Bapak pemilik perahu itu juga menawari kami untuk berlayar menuju Pulau Pombo yang ada di seberang Pantai Liang. Katanya, tidak sampai 30 menit sudah sampai di Pulau itu. Tapi mempertimbangkan soal waktu, kapalnya non motor, kelengkapan alat snorkeling, termasuk life vest, maka sambil tersenyum kami menolak tawaran itu.
Berat rasanya untuk meninggalkan Pantai Liang ini. Rasanya tak ingin beranjak dari pantai yang pernah mendapatkan penghargaan sebagai pantai terbaik di Indonesia. Tapi waktu terus berjalan. Sewa mobil hanya akan sampai jam 6 petang saja. Maka kami segera melanjutkan perjalanan ke pantai berikutnya.
-
Pantai Natsepa
Pantai di Ambon berikutnya yang bikin hati saya meleleh adalah Pantai Natsepa yang terkenal dengan hamparan pasir putihnya yang lembut. Memang setelah saya pegang, terasa lembut sekali. Paling lembut dari pasir pantai-pantai yang pernah saya datangi. Air lautnya meski menurut saya tak sebagus Pantai Liang, tapi tetap terlihat bening dan berwarna biru kehijau-hijauan.
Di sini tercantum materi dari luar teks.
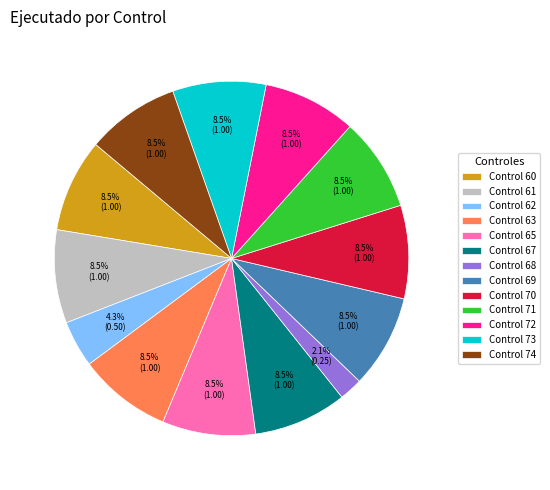

What portion of the pie excludes Control 63?

91.5%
Sementara di pinggir pantai beberapa kapal tengah bersandar siap untuk disewa.
Katika kami sampai di bibir pantai itu, kondisinya cukup ramai pengunjung. Tampak anak-anak kecil berlarian kesana-kemari, beberapa orang dewasa tengah bermain sepak bola. Bahkan ada pula sekelompok orang tengah melatih keahlian olah raga bela dirinya. Mereka berlari-lari, menendang, memukul, sambil kakinya terendam dalam air laut.
Di Pantai Natsepa, saya dan Onie melakukan aktivitas yang juga dilakukan oleh sebagian wisatawan yang berada di lokasi itu, yaitu: berenang-renang cantik. Konon, orang Ambon bilang, jangan pernah bilang sudah ke Ambon jika belum berenang di Pantai Natsepa. Maka, kami berduapun segera menceburkan diri laut sembari mengejar riak-riak ombak.
Lelah berenang kian kemari, kami bersantai pondok-pondok pedagang yang menghadap pantai. Banyak jajanan yang dijual disini, seperti misalnya: jagung rebus, pisang goreng, dan beberapa makanan khas Maluku lainnya. Saya dan Onie sudah pasti memesan rujak Natsepa yang terkenal itu dan es kelapa muda.
Sebenarnya rujak Natsepa ini tak beda jauh dengan rujak-rujak yang dijual di Jawa atau di daerah lainnya. Bahannya terdiri dari aneka buah-buahan, sedangkan sambalnya terbuat dari cabe, gula merah dan kacang tanah. Masalahnya, orang Ambon bilang, jangan pernah mengaku sudah menginjak Natsepa jika belum merasakan rujak Natsepa. Tapi kan kalau kita sudah punya foto kita di Natsepa, sudah kita unggah di media sosial pula, masak iya, masih butuh hal lain untuk pembuktian? Hihihi…
Sembari menikmati rujak dan es kelapa muda, di ujung sebelah kanan kami duduk tampak matahari mulai meredup. Oh senja telah datang! Saatnya kembali ke penginapan, beristirahat, dan besoknya melanjutkan perjalanan lagi. Berarti secuil kisah di Pantai Natsepa menjadi penutup dalam artikel ini.